GOLDEN — Aldolph Coors Co. wants to join other Fortune 500 companies that are incorporated in Delaware.
Directors of the holding company for the country’s third-largest brewer approved the reincorporation Thursday.
Shareholders will vote on the proposal Oct. 3.
The 130-year-old Colorado company will keep its headquarters in Golden and there should be no loss in the number of employees or amount of state taxes paid by the company, spokeswoman Aimee Valdez said.
“Last year, with our acquisition of the Carling business, we became a Fortune 500 company,” Valdez said. “We think with the growth of our company it will be beneficial for both the company and the shareholders to get the benefits of Delaware corporate law.”
Coors bought the British brewer Carling for $1.7 billion.
If they approve the change, shareholders will lose some power they now hold under Colorado law, such as removing board members with or without cause.
Those with a 10 percent stake or larger would lose their ability to call a shareholder meeting, said Julie Herzog, an attorney with Ostema, Schuchat, Gitlin & Herzog in Denver.
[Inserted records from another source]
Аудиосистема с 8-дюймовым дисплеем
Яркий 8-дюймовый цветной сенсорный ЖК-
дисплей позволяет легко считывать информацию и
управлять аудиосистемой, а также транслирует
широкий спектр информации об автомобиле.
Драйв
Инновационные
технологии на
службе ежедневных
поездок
Experts say one of the benefits of Delaware’s laws is a court system in which with judges with background in corporate law are appointed to solve disputes, rather than juries.
“Delaware has one of the most developed bodies of law of any state,” said Brad Lam, a Denver corporate and securities attorney who represents shareholders in lawsuits.
There is no corporate tax for companies incorporated in Delaware that operate elsewhere.